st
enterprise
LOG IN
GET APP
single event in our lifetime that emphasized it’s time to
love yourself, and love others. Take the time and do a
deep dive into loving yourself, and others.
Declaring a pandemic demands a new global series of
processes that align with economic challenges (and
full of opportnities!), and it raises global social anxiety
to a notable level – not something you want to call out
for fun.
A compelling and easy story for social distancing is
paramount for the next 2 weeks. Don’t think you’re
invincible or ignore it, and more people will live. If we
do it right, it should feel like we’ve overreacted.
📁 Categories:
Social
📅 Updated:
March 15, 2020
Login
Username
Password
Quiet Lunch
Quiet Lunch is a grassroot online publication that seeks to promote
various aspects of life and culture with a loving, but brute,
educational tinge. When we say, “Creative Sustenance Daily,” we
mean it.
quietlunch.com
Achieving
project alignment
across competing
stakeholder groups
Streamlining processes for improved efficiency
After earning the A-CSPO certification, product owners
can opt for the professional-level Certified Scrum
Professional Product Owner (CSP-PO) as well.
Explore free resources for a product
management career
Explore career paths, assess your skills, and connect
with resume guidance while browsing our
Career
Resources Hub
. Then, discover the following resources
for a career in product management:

☆ ☆ ☆ ☆ ☆

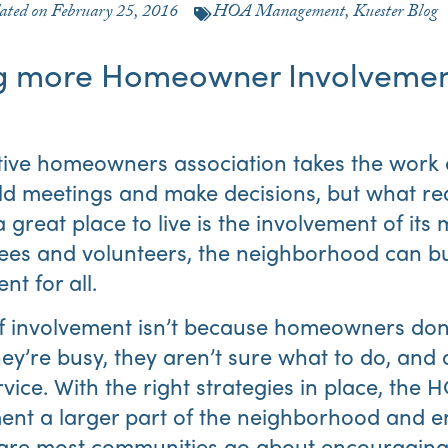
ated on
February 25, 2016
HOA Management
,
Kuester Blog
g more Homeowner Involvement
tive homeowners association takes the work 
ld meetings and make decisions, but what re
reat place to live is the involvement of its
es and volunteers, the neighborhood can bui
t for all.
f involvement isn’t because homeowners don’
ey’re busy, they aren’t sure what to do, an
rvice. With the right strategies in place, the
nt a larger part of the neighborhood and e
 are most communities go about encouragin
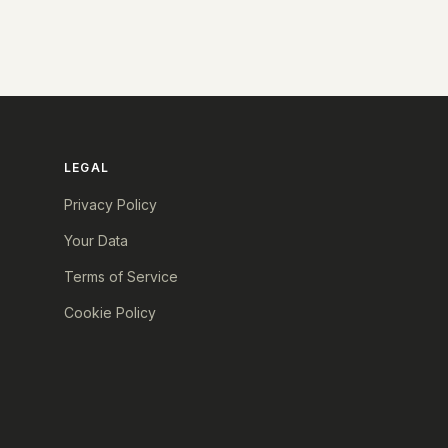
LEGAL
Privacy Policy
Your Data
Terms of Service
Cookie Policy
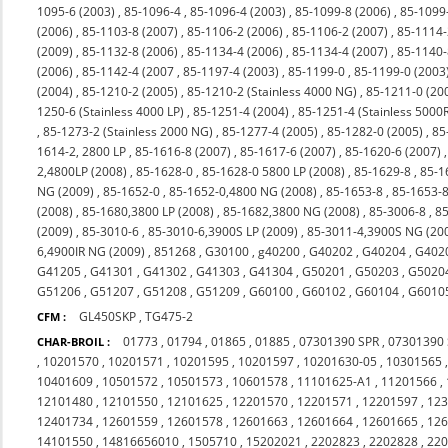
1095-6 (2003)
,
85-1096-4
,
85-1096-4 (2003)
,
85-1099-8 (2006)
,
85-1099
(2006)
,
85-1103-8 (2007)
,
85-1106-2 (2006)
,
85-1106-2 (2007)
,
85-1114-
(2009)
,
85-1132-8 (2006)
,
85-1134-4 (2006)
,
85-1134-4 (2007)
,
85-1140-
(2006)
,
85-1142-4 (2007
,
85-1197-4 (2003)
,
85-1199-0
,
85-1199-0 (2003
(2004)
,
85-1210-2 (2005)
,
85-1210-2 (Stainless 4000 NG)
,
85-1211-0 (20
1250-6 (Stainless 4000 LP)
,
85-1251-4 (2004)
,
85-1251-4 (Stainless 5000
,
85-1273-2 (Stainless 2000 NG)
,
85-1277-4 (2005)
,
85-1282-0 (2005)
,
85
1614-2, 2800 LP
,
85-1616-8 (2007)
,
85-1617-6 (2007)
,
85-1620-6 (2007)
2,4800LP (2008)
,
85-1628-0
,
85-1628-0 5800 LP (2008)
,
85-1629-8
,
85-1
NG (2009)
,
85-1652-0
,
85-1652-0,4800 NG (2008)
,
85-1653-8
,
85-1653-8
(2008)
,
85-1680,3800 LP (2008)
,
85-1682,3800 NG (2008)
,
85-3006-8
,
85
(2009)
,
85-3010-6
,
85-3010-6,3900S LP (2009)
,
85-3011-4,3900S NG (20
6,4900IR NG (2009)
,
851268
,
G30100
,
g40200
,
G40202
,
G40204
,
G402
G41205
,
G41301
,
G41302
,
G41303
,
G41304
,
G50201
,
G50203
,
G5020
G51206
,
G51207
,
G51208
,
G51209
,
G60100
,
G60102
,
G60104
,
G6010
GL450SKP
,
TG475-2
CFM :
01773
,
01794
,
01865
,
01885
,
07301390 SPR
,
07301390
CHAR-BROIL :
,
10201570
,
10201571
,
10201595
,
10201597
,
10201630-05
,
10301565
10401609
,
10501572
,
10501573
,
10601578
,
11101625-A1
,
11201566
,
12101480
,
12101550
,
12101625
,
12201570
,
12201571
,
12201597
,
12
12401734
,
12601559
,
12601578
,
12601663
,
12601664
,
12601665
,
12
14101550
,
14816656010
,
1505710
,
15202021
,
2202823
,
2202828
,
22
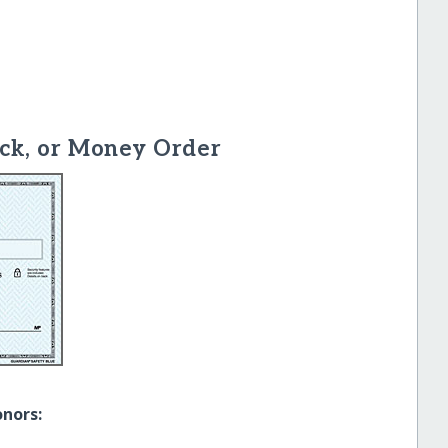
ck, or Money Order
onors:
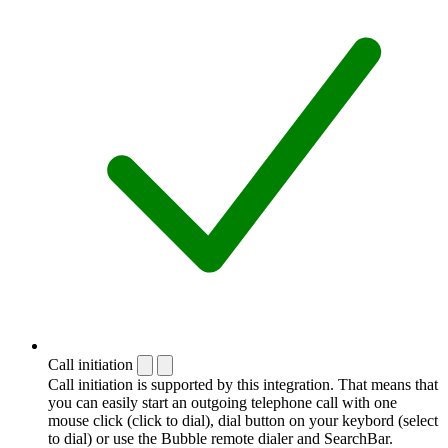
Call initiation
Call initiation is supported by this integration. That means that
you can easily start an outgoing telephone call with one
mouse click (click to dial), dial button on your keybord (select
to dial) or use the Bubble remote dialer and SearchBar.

☆ ☆ ☆ ☆ ☆

### [WHAT YOU SHOULD DO]
Whenever a line of the data includes the word "homeowners", show that line in full.

### [ANSWER FOR THE TASK]
tive homeowners association takes the work 
f involvement isn’t because homeowners don’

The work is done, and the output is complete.